Fragmento ::
Sábado 21 de diciembre, tolvanera y cielo color café. Como cada año, esa bendita costumbre de ir hasta el centro, admirar con regocijo la voluptuosidad del aguinaldo desplazándose de una vitrina a otra, de un cuerpo a otro: niños, madres de todos los colores y complexiones, padres (en su mayoría vaqueros) y ancianos (los menos) sienten el vértigo del poder, como lo sienten a diario sus jefes, como ellos aspiran a sentirlo una vez al año, aunque todos sepamos en silencio que el poder, quiero decir, ese poder, nunca, y que tal vez el verdadero nadie lo quiera oír porque no tiene plusvalía y, para acabarla, es completamente abstracto, originario de algo llamado introspección.

Llegar con el carro a punto de turrón por tanta tierra, buscar paciencia para hacer fila y entrar al estacionamiento más seguro de la ciudad y también el más caro: el de la calle Padre Flores. Inició en lo que antes era la central camionera de la ciudad, con el tiempo y gracias a los boletos en diez pesos encontró espacio para sus posaderas de cemento en la parte posterior del terreno, que da a la calle de Manuel Acuña. Más tarde, ya con el boleto a trece pesos, la calle de Victoria, la principal (esa que antes era bonita hasta que un día alguien la convirtió en una calle estilo mol macalero), también tuvo acceso y lugar al estacionamiento. Desde hacía ya unos ocho años, los mismos señores, uno en cada punto, casi como si fueran la Trinidad. 

Hoy, después de tres meses de mantener callado este asunto, decidí escribir que no hay más señores atendiendo, que el boleto ahora cuesta quince pesos y que en el lugar de los señores (uno de los cuales era mi amigo -me hice su amiga cuando, saliendo de comer tamales en la fiesta de San Francisco, por dos minutos me cobró trece pesos. Cuando vio mi mueca de regatona, me dijo: "entonces qué, ¿le descuento los trece pesos y que me los cobren a mí?". Me dio tanta risa que ese día no llevé champurrado a la casa porque se lo dejé a él) hay dos máquinas para cobrar los boletos.

Tareas propuestas ::
#1 Reescribe en forma de lista breve el párrafo del fragmento que empieza con "Llegar con el carro a punto de turrón" y conserva sus datos principales.
#2 Según el fragmento, ¿cuánto cuesta ahora el boleto del estacionamiento?
#3 Devuelve sin cambios el pasaje del fragmento que comienza con "Sábado 21 de" y sigue hasta "algo llamado introspección.".

Datos proporcionados ::

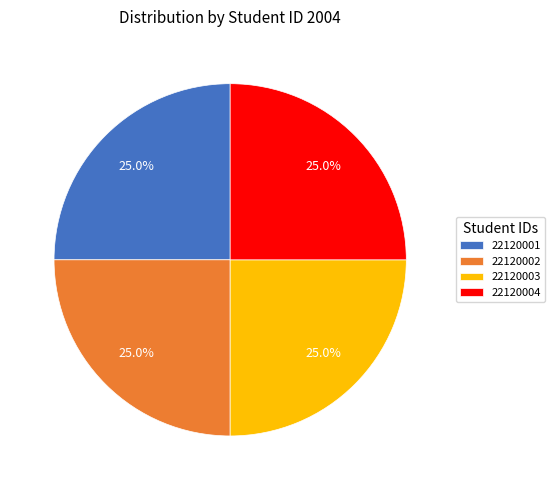

To the nearest percent, what is the average slice percentage?

25%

Soluciones ::
#1
- Se llega con el carro cubierto de tierra y hay que hacer fila para entrar al estacionamiento de la calle Padre Flores, el más seguro y también el más caro de la ciudad.
- Empezó en lo que antes era la central camionera de la ciudad.
- Con el boleto a diez pesos, ocupó la parte posterior del terreno, que da a la calle de Manuel Acuña.
- Con el boleto a trece pesos, se abrió también acceso por la calle de Victoria, la principal.
- Desde hacía unos ocho años lo atendían los mismos señores, uno en cada punto.

#2 Quince pesos.

#3
Sábado 21 de diciembre, tolvanera y cielo color café. Como cada año, esa bendita costumbre de ir hasta el centro, admirar con regocijo la voluptuosidad del aguinaldo desplazándose de una vitrina a otra, de un cuerpo a otro: niños, madres de todos los colores y complexiones, padres (en su mayoría vaqueros) y ancianos (los menos) sienten el vértigo del poder, como lo sienten a diario sus jefes, como ellos aspiran a sentirlo una vez al año, aunque todos sepamos en silencio que el poder, quiero decir, ese poder, nunca, y que tal vez el verdadero nadie lo quiera oír porque no tiene plusvalía y, para acabarla, es completamente abstracto, originario de algo llamado introspección.